La campagna elettorale in vista delle politiche è iniziata ma, come nel 2013, i partiti fanno fatica a distinguersi, ad apparire diversi dagli storici avversarsi. In questa condizione anche mobilitare solo i propri aficionados diviene esercizio complicato, proprio per l’impossibilità di indicare politiche identitarie.

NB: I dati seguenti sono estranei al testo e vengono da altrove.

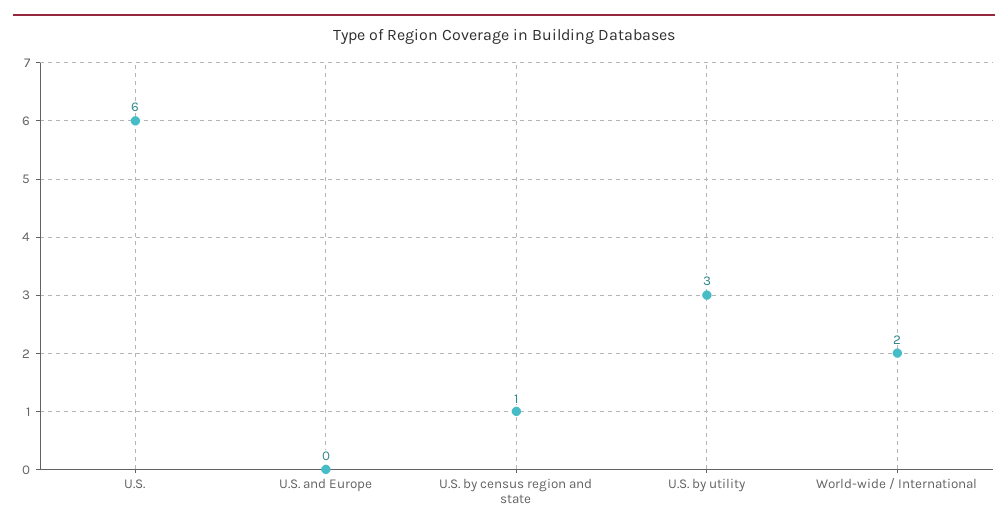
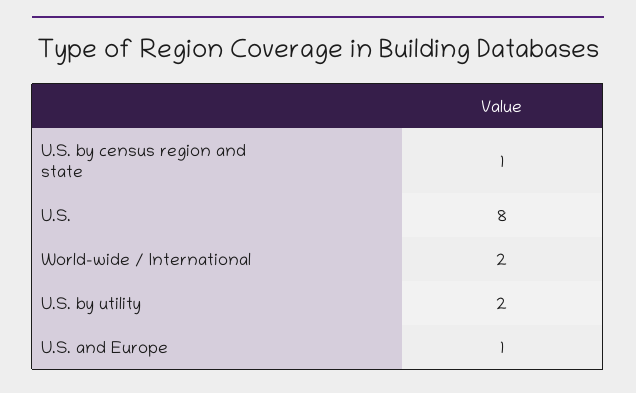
U.S.: 6 -> 8
U.S. and Europe: 0 -> 1
U.S. by utility: 3 -> 2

Il governo di “grande coalizione” produce una sintesi che sul piano del mercato elettorale può alimentare la protesta, offuscando le responsabilità. Certamente non è l’unico fattore a favorire la crescita di FdI: la presenza di uno zoccolo duro di destra nostalgica, la catastrofe della Lega nord sotto la guida di Matteo Salvini, la crisi di regime del partito di Berlusconi e il permanente anticomunismo senza comunisti di molti italiani, sono tutte variabili concorrenti. Il collante è però la protesta che le unisce e le veicola a favore di Meloni. Che in questo meccanismo è ininfluente.

I governi di coalizione

Il voto di protesta è in rapida ascesa in quasi tutto il mondo occidentale, ma in Italia ha assunto proporzioni patologiche anche per la presenza al governo di partiti di protesta. Il biennio del governo Monti e quello del governo Draghi potrebbero avere in comune un esito elettorale: nel 2013 a favore del M5s, nel 2023 di FdI. Casi dissimili quanto a partiti, ma analoghi quanto a protesta. Sebbene uno presente da “sempre” in parlamento, l’altro entratoci da poco.

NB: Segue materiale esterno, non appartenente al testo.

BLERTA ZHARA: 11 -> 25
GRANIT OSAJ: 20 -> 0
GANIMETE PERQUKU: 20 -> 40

In mezzo al guado il Pd, architrave dei governi di “unità nazionale” cui ha sempre garantito linfa e sangue. Grandi prove di responsabilità, ma pochi frutti da raccogliere al momento delle elezioni. In Italia quella della grande coalizione è diventata un scelta quasi strutturale, soprattutto negli ultimi dieci anni, ma con molte differenze rispetto ad Austria o Germania dove il programma è discusso prima, per mesi.

Inoltre dal 2013 a oggi, quattro presidenti del Consiglio, Mario Draghi, Mario Monti, Giuseppe Conte e Matteo Renzi, non erano eletti al momento dell’incarico. Il che non rappresenta una frattura istituzionale, tantomeno una forzatura costituzionale, ma una decisa debolezza politica, che alimenta la protesta. La quale monta e colpisce tutti. Nessuno ne è immune.